Further, Reddit has tightened its regulations precisely because it does not want to inadvertently host those potential threats. Without a moderationship and administration free to act without fear of being litigated against or even charged with abetting these threats, organizations like ISIS, or the Proud Boys, or various international bad actors, would in fact find comfort in the weakening of Section 230.

Such interests often attempt to use human-run forums to propagate their message and recruitment. Twitter recently saw the departure of its entire paid moderator team, and the increase of hate speech, racism, abuse, misinformation and other threats to our freedoms has skyrocketed.

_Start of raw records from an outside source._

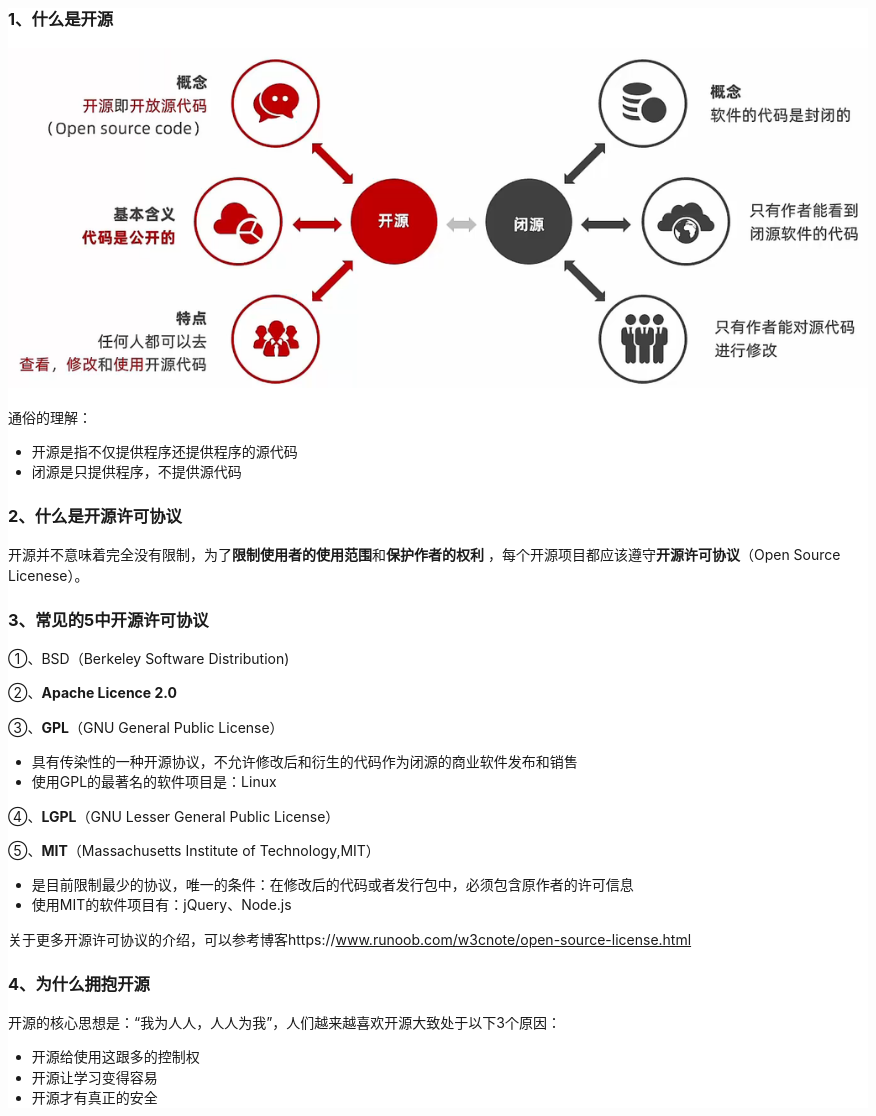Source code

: ### 1、什么是开源

![image-20220606125623343](截图\image-20220606125623343.png)

通俗的理解：

- 开源是指不仅提供程序还提供程序的源代码
- 闭源是只提供程序，不提供源代码

### 2、什么是开源许可协议 

开源并不意味着完全没有限制，为了**限制使用者的使用范围**和**保护作者的权利** ，每个开源项目都应该遵守**开源许可协议**（Open Source Licenese）。

### 3、常见的5中开源许可协议

①、BSD（Berkeley Software Distribution)

②、**Apache Licence 2.0**

③、**GPL**（GNU General Public License）

- 具有传染性的一种开源协议，不允许修改后和衍生的代码作为闭源的商业软件发布和销售
- 使用GPL的最著名的软件项目是：Linux

④、**LGPL**（GNU Lesser General Public License）

⑤、**MIT**（Massachusetts Institute of Technology,MIT）

- 是目前限制最少的协议，唯一的条件：在修改后的代码或者发行包中，必须包含原作者的许可信息
- 使用MIT的软件项目有：jQuery、Node.js

关于更多开源许可协议的介绍，可以参考博客https://www.runoob.com/w3cnote/open-source-license.html

### 4、为什么拥抱开源

开源的核心思想是：“我为人人，人人为我”，人们越来越喜欢开源大致处于以下3个原因：

- 开源给使用这跟多的控制权
- 开源让学习变得容易
- 开源才有真正的安全
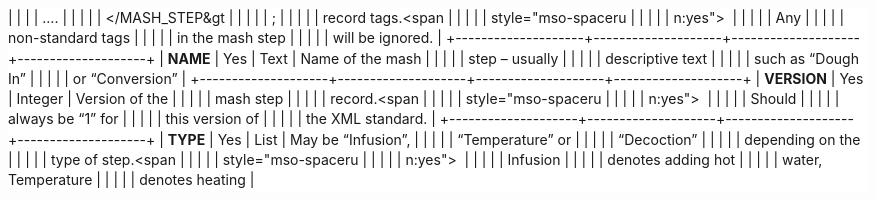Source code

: |                    |                    |                    | ….                 |
|                    |                    |                    | &lt;/MASH\_STEP&gt |
|                    |                    |                    | ;                  |
|                    |                    |                    | record tags.<span  |
|                    |                    |                    | style="mso-spaceru |
|                    |                    |                    | n:yes">            |
|                    |                    |                    | </span>Any         |
|                    |                    |                    | non-standard tags  |
|                    |                    |                    | in the mash step   |
|                    |                    |                    | will be ignored.   |
+--------------------+--------------------+--------------------+--------------------+
| **NAME**           | Yes                | Text               | Name of the mash   |
|                    |                    |                    | step – usually     |
|                    |                    |                    | descriptive text   |
|                    |                    |                    | such as “Dough In” |
|                    |                    |                    | or “Conversion”    |
+--------------------+--------------------+--------------------+--------------------+
| **VERSION**        | Yes                | Integer            | Version of the     |
|                    |                    |                    | mash step          |
|                    |                    |                    | record.<span       |
|                    |                    |                    | style="mso-spaceru |
|                    |                    |                    | n:yes">            |
|                    |                    |                    | </span>Should      |
|                    |                    |                    | always be “1” for  |
|                    |                    |                    | this version of    |
|                    |                    |                    | the XML standard.  |
+--------------------+--------------------+--------------------+--------------------+
| **TYPE**           | Yes                | List               | May be “Infusion”, |
|                    |                    |                    | “Temperature” or   |
|                    |                    |                    | “Decoction”        |
|                    |                    |                    | depending on the   |
|                    |                    |                    | type of step.<span |
|                    |                    |                    | style="mso-spaceru |
|                    |                    |                    | n:yes">            |
|                    |                    |                    | </span>Infusion    |
|                    |                    |                    | denotes adding hot |
|                    |                    |                    | water, Temperature |
|                    |                    |                    | denotes heating    |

A weakening of Section 230 would codify such an invitation to chaos, endangering the individuals whose role it is to ensure speech while using their best judgement to mitigate threats by exposing them to prosecutions.

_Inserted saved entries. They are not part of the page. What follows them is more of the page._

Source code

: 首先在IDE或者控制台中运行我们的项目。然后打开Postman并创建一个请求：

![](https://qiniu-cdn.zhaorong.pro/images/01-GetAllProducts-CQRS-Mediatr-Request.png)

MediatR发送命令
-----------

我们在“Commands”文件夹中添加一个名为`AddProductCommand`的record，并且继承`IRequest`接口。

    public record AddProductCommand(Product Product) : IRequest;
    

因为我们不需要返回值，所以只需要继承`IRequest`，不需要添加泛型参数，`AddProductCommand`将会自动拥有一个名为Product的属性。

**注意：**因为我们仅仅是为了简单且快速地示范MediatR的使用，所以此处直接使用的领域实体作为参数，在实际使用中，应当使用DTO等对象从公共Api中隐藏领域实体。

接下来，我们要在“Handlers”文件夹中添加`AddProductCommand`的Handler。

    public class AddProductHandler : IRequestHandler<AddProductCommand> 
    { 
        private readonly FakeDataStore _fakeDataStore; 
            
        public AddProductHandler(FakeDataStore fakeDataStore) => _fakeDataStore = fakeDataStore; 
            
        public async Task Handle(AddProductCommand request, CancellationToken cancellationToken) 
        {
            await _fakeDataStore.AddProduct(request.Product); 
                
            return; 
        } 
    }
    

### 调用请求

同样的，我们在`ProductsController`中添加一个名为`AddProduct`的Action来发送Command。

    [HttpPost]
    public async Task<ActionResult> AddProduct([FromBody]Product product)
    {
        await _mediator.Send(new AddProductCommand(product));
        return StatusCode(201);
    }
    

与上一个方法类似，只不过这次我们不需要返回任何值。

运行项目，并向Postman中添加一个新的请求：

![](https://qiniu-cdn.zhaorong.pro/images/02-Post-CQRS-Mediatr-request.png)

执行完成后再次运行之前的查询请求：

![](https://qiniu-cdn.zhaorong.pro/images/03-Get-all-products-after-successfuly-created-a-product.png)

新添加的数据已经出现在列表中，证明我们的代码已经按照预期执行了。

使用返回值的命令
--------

Indicating my actions as a single individual performing this role in my spare time are the same as Google’s automated challenges suggest that any individual who litigates for any reason against platforms like Reddit should enjoy the same protections as a victim of terrorism.

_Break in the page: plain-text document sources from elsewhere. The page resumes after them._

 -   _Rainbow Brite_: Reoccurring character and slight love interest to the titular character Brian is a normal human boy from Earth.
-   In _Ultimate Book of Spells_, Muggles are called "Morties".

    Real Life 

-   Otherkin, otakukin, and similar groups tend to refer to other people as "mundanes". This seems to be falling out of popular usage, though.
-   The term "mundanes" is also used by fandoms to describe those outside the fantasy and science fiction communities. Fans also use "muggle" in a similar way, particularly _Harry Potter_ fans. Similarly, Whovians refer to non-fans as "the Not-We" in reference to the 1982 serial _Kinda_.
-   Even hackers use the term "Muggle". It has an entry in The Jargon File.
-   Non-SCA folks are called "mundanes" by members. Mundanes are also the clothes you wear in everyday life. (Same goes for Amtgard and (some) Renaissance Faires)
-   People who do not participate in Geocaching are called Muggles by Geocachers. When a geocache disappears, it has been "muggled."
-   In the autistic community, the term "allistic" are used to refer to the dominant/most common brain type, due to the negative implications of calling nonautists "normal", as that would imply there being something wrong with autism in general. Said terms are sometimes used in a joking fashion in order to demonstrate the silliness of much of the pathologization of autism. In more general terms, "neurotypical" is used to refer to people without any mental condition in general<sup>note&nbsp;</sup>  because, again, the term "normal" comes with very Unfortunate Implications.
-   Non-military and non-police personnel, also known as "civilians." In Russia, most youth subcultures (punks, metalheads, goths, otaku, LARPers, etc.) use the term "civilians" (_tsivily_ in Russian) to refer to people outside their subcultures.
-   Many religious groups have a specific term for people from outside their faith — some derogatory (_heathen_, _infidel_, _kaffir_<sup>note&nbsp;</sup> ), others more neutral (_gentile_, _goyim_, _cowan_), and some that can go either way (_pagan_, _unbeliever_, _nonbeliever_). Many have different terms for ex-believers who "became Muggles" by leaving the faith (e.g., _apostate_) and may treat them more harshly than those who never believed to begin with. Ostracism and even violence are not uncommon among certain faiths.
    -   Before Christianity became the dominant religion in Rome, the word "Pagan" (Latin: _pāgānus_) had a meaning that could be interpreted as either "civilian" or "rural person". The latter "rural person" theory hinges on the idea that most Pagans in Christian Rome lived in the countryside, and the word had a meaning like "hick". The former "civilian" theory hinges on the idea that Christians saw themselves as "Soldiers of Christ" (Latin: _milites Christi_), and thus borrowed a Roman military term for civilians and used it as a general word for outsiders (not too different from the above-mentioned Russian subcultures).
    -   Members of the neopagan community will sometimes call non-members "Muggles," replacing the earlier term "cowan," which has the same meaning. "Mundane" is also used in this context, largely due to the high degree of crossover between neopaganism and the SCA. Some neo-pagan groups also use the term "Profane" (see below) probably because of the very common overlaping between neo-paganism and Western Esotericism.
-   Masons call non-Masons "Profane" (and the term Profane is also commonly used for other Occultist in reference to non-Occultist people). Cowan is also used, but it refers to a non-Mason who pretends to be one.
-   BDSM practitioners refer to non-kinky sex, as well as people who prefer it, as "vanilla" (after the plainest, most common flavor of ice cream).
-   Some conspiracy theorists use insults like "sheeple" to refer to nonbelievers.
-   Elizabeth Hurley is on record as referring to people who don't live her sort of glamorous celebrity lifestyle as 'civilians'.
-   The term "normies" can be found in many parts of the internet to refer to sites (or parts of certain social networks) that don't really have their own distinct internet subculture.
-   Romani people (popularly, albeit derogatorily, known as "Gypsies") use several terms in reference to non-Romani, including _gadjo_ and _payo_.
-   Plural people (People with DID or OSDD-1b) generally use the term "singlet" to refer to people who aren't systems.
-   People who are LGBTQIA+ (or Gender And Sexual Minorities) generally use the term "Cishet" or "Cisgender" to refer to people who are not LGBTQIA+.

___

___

This is not consistent with what I consider a standard of freedom or free speech.


It’s realistic to say that large, heavily resourced, well-financed corporations like Google should be required to implement better protections where their automated regulation of content is concerned. It’s fair, I think, to say that Section 230 may need to be reconsidered in light of this, and that its text should be updated to make these distinctions, as well as expanding protection to paid or volunteer moderator teams whose primary purpose is to ensure the protection of their communities.

That includes terror threats — and the importance of human intervention. Whether the YouTube’s content regulation instruments can recognize the difference between an ISIS recruitment video or a television clip is a question of technological limitations. If, however, 230 is weakened in order to punish those technological limitations, as written it will ultimately punish the individuals like myself whose far more sophisticated perception is vital to determining the difference between speech, and potential harm.

I am not capable of predicting what any bad actor might choose to propagate within my community before it comes to my inbox. Reddit, by extension (relying on thousands of human volunteers) cannot predict this either. It’s possible Google has a greater share of responsibility to do so, but if Section 230 suffers as a result of this lawsuit, it would preemptively chill human participation in moderating harmful content, and as a result, that harmful content very potentially would enjoy more and not less distribution.

If the object of this case is to prevent recruitment and indoctrination by terrorists, weakening my immunity as a volunteer moderator means not only that the person who attempted to sue me for defamation would likely have far greater success in falsely crediting responsibility to me for his indignity, but that I would not choose to make myself available to police any controversial content in service to my community, whether that be cottage industry grift, or terrorist recruitment, or simple bickering.

I am not an algorithm. I am not a Reddit employee, or a Reddit department. In the course of being sued, I have taken the personal, voluntary initiative to prevent the names and addresses of community members from becoming public and making those members vulnerable. I was a liaison between Reddit and those community members. I don’t receive compensation for this, and I was happy to do it — but I don’t think I would feel that way if I was blamed for anything posted in my community. That simply does not make sense. And if there is further examination of Section 230, it should consider my level of responsibility does not match Google’s.

Finally, the victims and the targets of terror need moderators who can act without fear of being accused of participating in terror for simply being in a chain of administrators. Section 230 must remain in place to ensure that threat management is protected and improved, or else it credits responsibility to every paid or unpaid participant responsible for regulating potentially harmful content.